Brief 1: In the blog post about culture jam below, why does the writer find it odd to support Adbusters? Answer in one to three sentences.
Brief 2: Translate this sentence from the culture jam blog post into Spanish: "I don't think soundbites will ever be enough to convert someone away from capitalism."
Brief 3: Write the next part of the blog post about culture jam, picking up after its final sentence.

Selected text:
Friday, June 13, 2008
And also, what do you think of the culture jam movement?
Radiohead is the jam, by the way. I think. *snark muffled by sincere respect for radiohead. . .*
I've some pretty mixed feelings about adbusters, the organization who's page hosts this. Here's a documentary about them, if you're interested. . . I find it's a pretty good concise exposition, at about 40 minutes.
So here's my gripe about culture jam. Is it enough? Is it everything someone can do? Is it effective? At all?
And I confess, the cheerful font of the sticker that said "enjoy debt" on the ATM was pretty striking. But most of the work they do? Not so much. I don't think soundbites will ever be enough to convert someone away from capitalism. Without development of the ideas behind it--without an understanding of the reasons one would wish to deface ads, and background for the alternative message presented--it doesn't come to much.
Perhaps some of my resistance comes from the book culture jam, which is simply not well written, and the official adbusters website, a recently de-slickified construct full of what look exactly like ads and--paradoxically--selling their own brand ("black spot") of products. I believe them when they say they aren't in it for the money, but it feels very odd to support someone who uses the Exact methodology they're dedicated to fighting.
It's not that I don't appreciate what they're trying to do, but it's a superficial makeover. Alone, it's no more than a pitiful attempt to turn vast impressionist sweeps of advertiser's image building into a dialogue. .. but a dialogue where no one ever says anything that takes longer than those two seconds it takes you to look at an ad.

Stored data:
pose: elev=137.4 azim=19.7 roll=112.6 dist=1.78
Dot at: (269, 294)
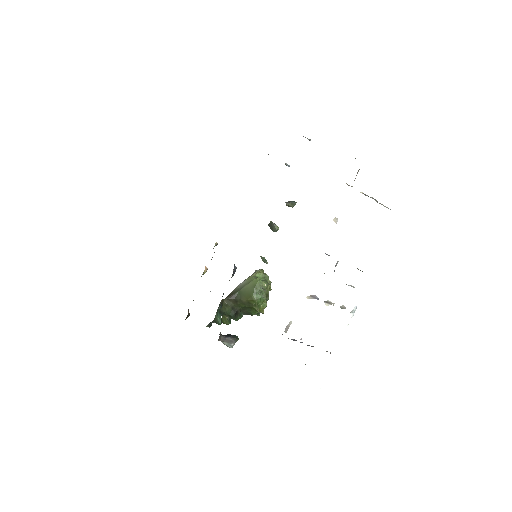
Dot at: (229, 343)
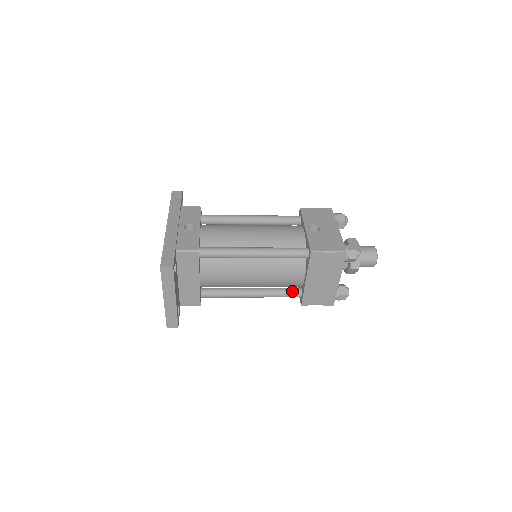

Final answer 1: Adbusters uses the exact methodology it is dedicated to fighting. Its website is full of what look exactly like ads, and it sells its own "black spot" brand of products.

Final answer 2: No creo que los eslóganes breves vayan a ser nunca suficientes para apartar a alguien del capitalismo.

Final answer 3:
It doesn't work.
Is deconstructing and elaborately mocking adds the best way for a cultural revolutionary to spend their time?
And then comes another question: exactly what are they proposing instead? Economic suicide isn't useful for much, and to support only ethical companies, at this point, is still economic suicide for most of us. The votes of dollars will never be enough until supported by a real public discourse, and meanwhile the majority of our time and our dollars go to the enrichment of those same people we "jam." In perspective, it's like leaving informative little notes in bigoted history texts as a protest against their use in public education. . . except, following that metaphor, all the textbooks would have to be bigoted, and they would have to be most of what was available. Hmn.
I can see it as a useful tool, but only when used more substantiatively. . . in conjunction with a more substantiative discourse, and a more substantiative plan for action.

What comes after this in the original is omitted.